» **Data excerpts**
==========

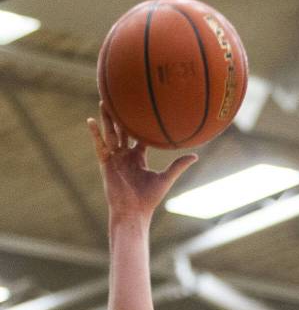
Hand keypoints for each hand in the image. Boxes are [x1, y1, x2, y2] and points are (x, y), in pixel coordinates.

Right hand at [87, 103, 196, 221]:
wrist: (134, 212)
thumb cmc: (149, 199)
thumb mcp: (166, 178)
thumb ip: (178, 165)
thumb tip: (196, 155)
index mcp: (138, 158)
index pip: (138, 137)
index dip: (140, 124)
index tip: (142, 108)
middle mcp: (125, 156)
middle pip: (122, 131)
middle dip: (121, 116)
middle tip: (121, 98)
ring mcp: (114, 159)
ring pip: (110, 134)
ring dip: (107, 118)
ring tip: (104, 100)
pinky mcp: (106, 163)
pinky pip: (99, 145)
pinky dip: (95, 134)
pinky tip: (90, 120)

==========

The job here is to retype the data exactly, with no pictures included.

» **Exercise result**
Hand keypoints for each hand in the image. Boxes are [x1, y1, x2, y2] and points are (x, y), in pixel coordinates.

Right hand at [87, 103, 196, 221]:
wrist: (134, 212)
thumb cmc: (149, 199)
thumb mcp: (166, 178)
thumb ip: (178, 165)
thumb tip: (196, 155)
index mcp: (138, 158)
index pip: (138, 137)
index dip: (140, 124)
index tip: (142, 108)
middle mcp: (125, 156)
middle pip: (122, 131)
middle dip: (121, 116)
middle tip: (121, 98)
ring mcp: (114, 159)
ring pip: (110, 134)
ring dip: (107, 118)
ring tip: (104, 100)
pinky mcp: (106, 163)
pinky pip: (99, 145)
pinky dip: (95, 134)
pinky tip: (90, 120)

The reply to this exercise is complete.